Although it is strongly implied that June and Childie are lesbians, and towards the end we discover that Mercy could be as well, this is never explicitly stated. Marcus intended the play to be a farce, not a serious treatment of lesbianism, but because there was so little material about lesbians it became treated as such. It was also to some extent a parody of the killing of Grace Archer in The Archers.
The 1964 West End production starred Beryl Reid as June. Two years later she reprised the role on Broadway in a production directed by Val May. After 7 previews, it opened on October 5, 1966 at the Belasco Theatre and ran for 205 performances.
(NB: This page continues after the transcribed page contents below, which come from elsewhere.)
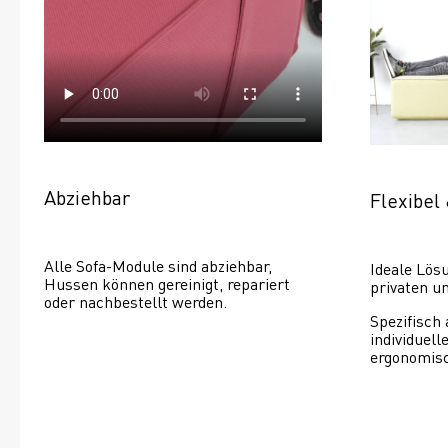
Abziehbar
Flexibel 
Alle Sofa-Module sind abziehbar, 
Ideale Lösu
Hussen können gereinigt, repariert 
privaten un
oder nachbestellt werden. 
Spezifisch
individuel
ergonomisc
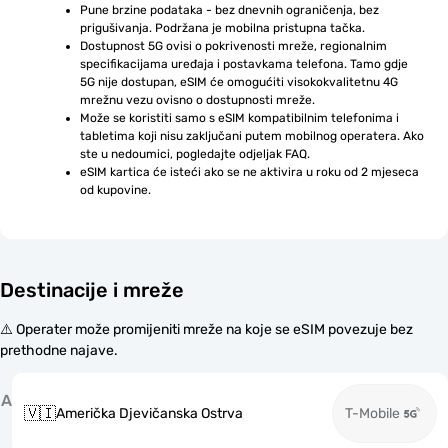
Pune brzine podataka - bez dnevnih ograničenja, bez 
prigušivanja. Podržana je mobilna pristupna tačka.
Dostupnost 5G ovisi o pokrivenosti mreže, regionalnim 
specifikacijama uređaja i postavkama telefona. Tamo gdje 
5G nije dostupan, eSIM će omogućiti visokokvalitetnu 4G 
mrežnu vezu ovisno o dostupnosti mreže.
Može se koristiti samo s eSIM kompatibilnim telefonima i 
tabletima koji nisu zaključani putem mobilnog operatera. Ako 
ste u nedoumici, pogledajte odjeljak FAQ.
eSIM kartica će isteći ako se ne aktivira u roku od 2 mjeseca 
od kupovine.
Destinacije i mreže
⚠️ Operater može promijeniti mreže na koje se eSIM povezuje bez
prethodne najave.
A
🇻🇮
Američka Djevičanska Ostrva
T-Mobile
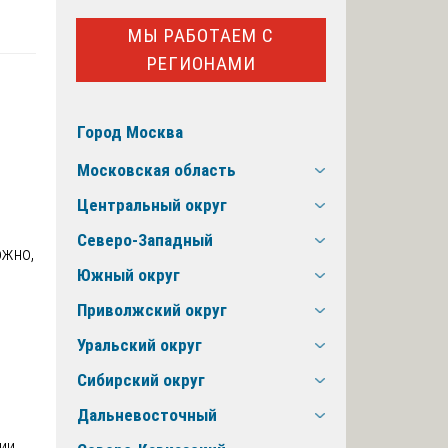
МЫ РАБОТАЕМ С
РЕГИОНАМИ
Город Москва
Московская область
Центральный округ
Северо-Западный
ожно,
Южный округ
Приволжский округ
Уральский округ
Сибирский округ
Дальневосточный
ии.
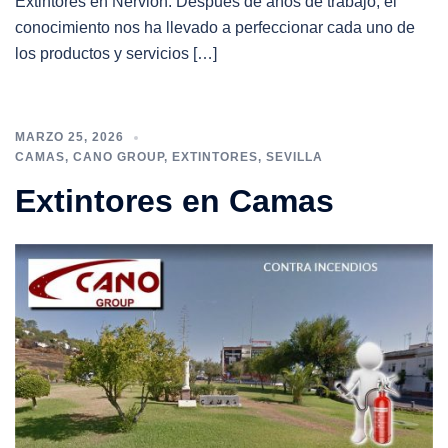
Extintores en Nervión. Después de años de trabajo, el
conocimiento nos ha llevado a perfeccionar cada uno de
los productos y servicios […]
MARZO 25, 2026
CAMAS
,
CANO GROUP
,
EXTINTORES
,
SEVILLA
Extintores en Camas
The cast also included Eileen Atkins as Alice and Lally Bowers as Mercy. Beryl Reid won the Tony Award for Best Actress in a Play and the play and Eileen Atkins received nominations.
Film adaptation
Lukas Heller wrote the screenplay for the 1968 feature film version directed by Robert Aldrich. Beryl Reid was cast as June (both Bette Davis and Angela Lansbury were considered for the role), with Susannah York as Alice and Coral Browne as Mercy. In the movie Applehurst became a television soap opera, and the lesbian aspects of the plot are much more explicit. The film added many characters and shot many scenes on location, including one in a real-life London lesbian hangout, the Gateways Club. Alice is portrayed as childishly naive rather than dim-witted, and June is more of an alcoholic. In one scene, while under the influence, she molests two novice nuns in a taxi, behavior that precipitates the beginning of the end for Sister George.
Between the time the movie started filming and ended production, the movie industry instituted the new MPAA ratings system. Largely on the basis of a graphic sex scene involving Alice and Mercy (deleted in some TV screenings) Sister George received an X rating, which limited its exposure in theatres and ability to advertise in mainstream newspapers. Aldrich spent $75,000 battling the rating, but his lawsuit was dismissed, and the film died at the box office.
Beryl Reid was nominated for the Golden Globe Award for Best Motion Picture Actress in a Drama. The film is available on DVD. Rarely seen on television, it was broadcast uncut by Turner Classic Movies as part of its June 2007 salute to gay cinema.